I think his name was Gavin Kreel

 I think his name was Gavin Kreel


    He was 48 years old, super successful and quite a guy from all accounts. He could act, sing, I think dance, the whole kit and kaboodle. 

    I respect actors, singers, dancers. I have done a little here and there. I watch a lot more. I have written a little, but to no real effect on stage or screen. Yet.

    I have acted as a few things in my life, which might have seemed like pretending at times, to myself or others, but in the end, I was my doing things for me, believing in them at the time, and since.

    Like holding the priesthood of God. Not all can do it, or believe in it, or accept it.

    I believe in it. He gave me the power and authority to act in his name. Since my youth.

    When I was 19 years-old I was set apart to be a full-time representative of the Lord, and I did it more or less to the best of my ability for two straight years. It was not always easy, and sometimes it could be frustrating and difficult for a myriad of reasons. But overall, I felt it brough me joy, peace, fulfillment, wisdom, with a share of sadness, or grief, or wonder. It was amazing.

    Gavin played an elder for thousands, if not millions of souls in theaters. He received a lot of acclaim and applause.

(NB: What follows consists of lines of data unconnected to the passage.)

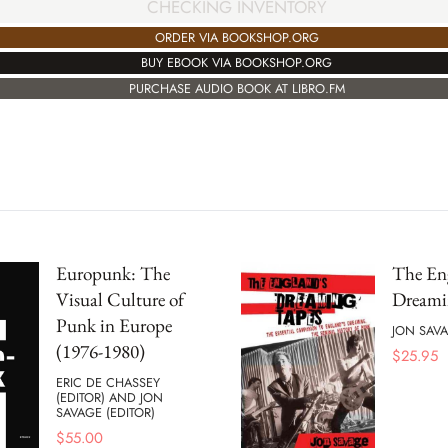
CHECKING INVENTORY
ORDER VIA BOOKSHOP.ORG
BUY EBOOK VIA BOOKSHOP.ORG
PURCHASE AUDIO BOOK AT LIBRO.FM
Europunk: The
The En
Visual Culture of
Dreami
Punk in Europe
JON SAV
(1976-1980)
$
25.95
ERIC DE CHASSEY
(EDITOR) AND JON
SAVAGE (EDITOR)
$
55.00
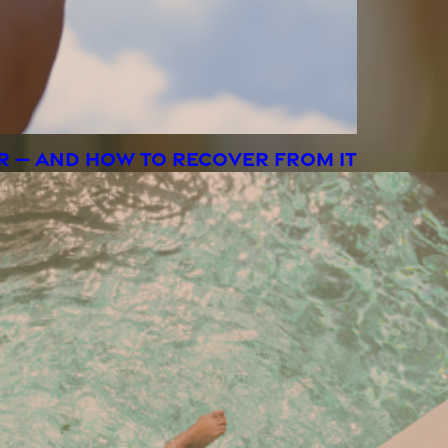
R — AND HOW TO RECOVER FROM IT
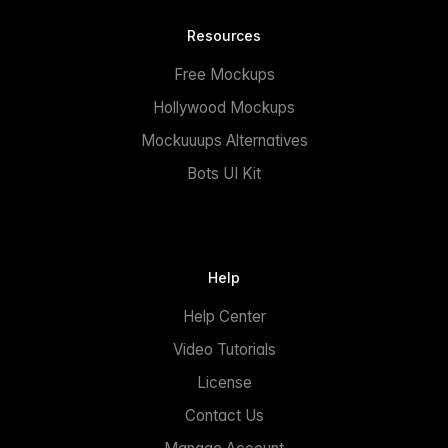
Resources
Free Mockups
Hollywood Mockups
Mockuuups Alternatives
Bots UI Kit
Help
Help Center
Video Tutorials
License
Contact Us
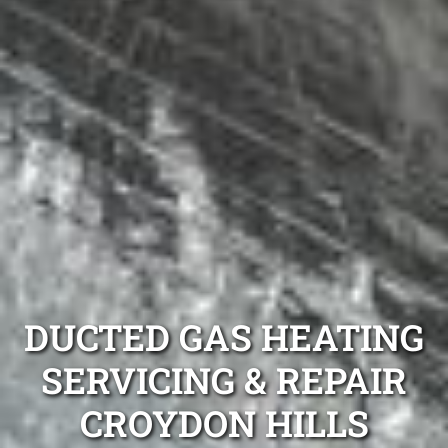
DUCTED GAS HEATING
SERVICING & REPAIR
CROYDON HILLS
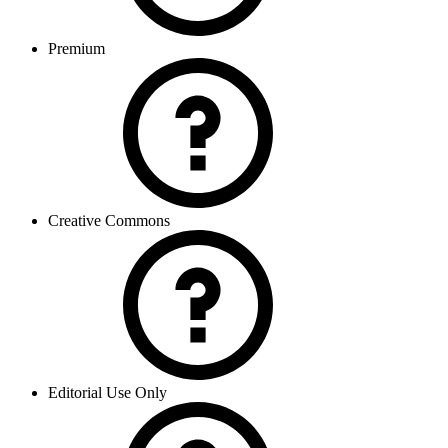
Premium
Creative Commons
Editorial Use Only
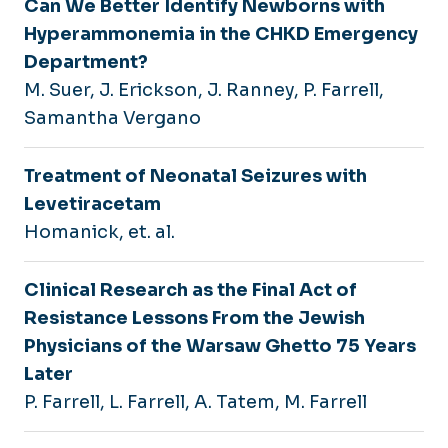
Can We Better Identify Newborns with
Hyperammonemia in the CHKD Emergency
Department?
M. Suer, J. Erickson, J. Ranney, P. Farrell,
Samantha Vergano
Treatment of Neonatal Seizures with
Levetiracetam
Homanick, et. al.
Clinical Research as the Final Act of
Resistance Lessons From the Jewish
Physicians of the Warsaw Ghetto 75 Years
Later
P. Farrell, L. Farrell, A. Tatem, M. Farrell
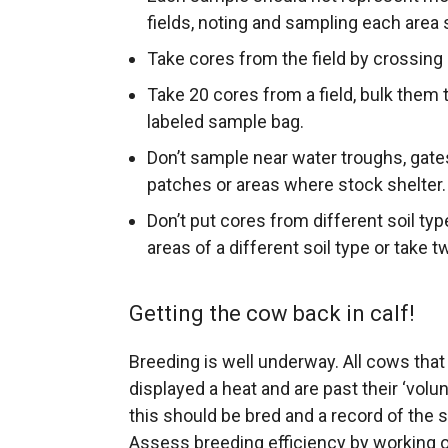
fields, noting and sampling each area 
Take cores from the field by crossing it
Take 20 cores from a field, bulk them t
labeled sample bag.
Don’t sample near water troughs, gates
patches or areas where stock shelter.
Don’t put cores from different soil ty
areas of a different soil type or take
Getting the cow back in calf!
Breeding is well underway. All cows tha
displayed a heat and are past their ‘volu
this should be bred and a record of the
Assess breeding efficiency by working ou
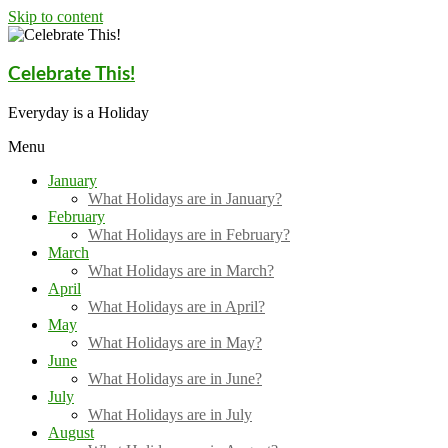
Skip to content
Celebrate This!
Everyday is a Holiday
Menu
January
What Holidays are in January?
February
What Holidays are in February?
March
What Holidays are in March?
April
What Holidays are in April?
May
What Holidays are in May?
June
What Holidays are in June?
July
What Holidays are in July
August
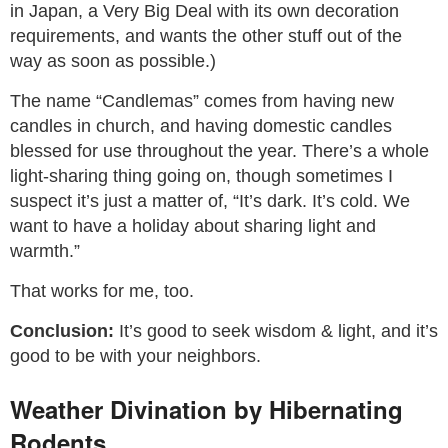
in Japan, a Very Big Deal with its own decoration
requirements, and wants the other stuff out of the
way as soon as possible.)
The name “Candlemas” comes from having new
candles in church, and having domestic candles
blessed for use throughout the year. There’s a whole
light-sharing thing going on, though sometimes I
suspect it’s just a matter of, “It’s dark. It’s cold. We
want to have a holiday about sharing light and
warmth.”
That works for me, too.
Conclusion:
It’s good to seek wisdom & light, and it’s
good to be with your neighbors.
Weather Divination by Hibernating
Rodents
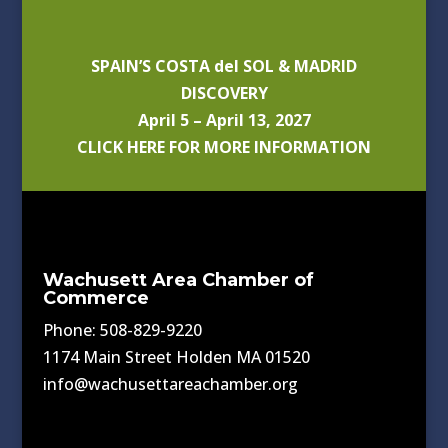
SPAIN’S COSTA del SOL & MADRID
DISCOVERY
April 5 – April 13, 2027
CLICK HERE FOR MORE INFORMATION
Wachusett Area Chamber of
Commerce
Phone: 508-829-9220
1174 Main Street Holden MA 01520
info@wachusettareachamber.org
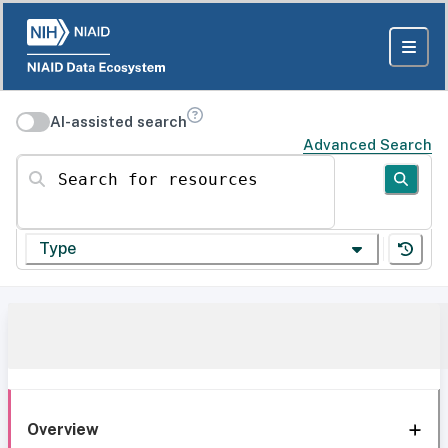
AI-assisted search
Advanced Search
Search for resources
Type
Overview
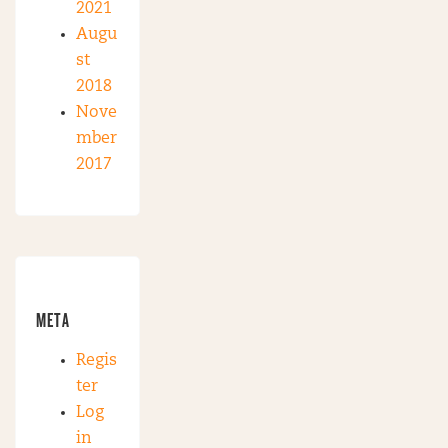
2021
Augu
st
2018
Nove
mber
2017
META
Regis
ter
Log
in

    But he was not an elder of the Lord like I was. I know he wasn't. And, he was not part of what I was doing. He was sharing his love and passions for his part, in the play mocking faith and race and a few other things that I find offensive, such as vulgar language.

    Gavin did a lot of other things other than this role as a missionary for my faith.

    So have I.

    Rest in peace, brother. I may see you someday. I hope that we both will share the priesthood of God, for real. No jokes or punchlines about it.

    God will prevail, and I choose to be with Him. I hope we can all do this. Learn, live, repent, and come home to Him.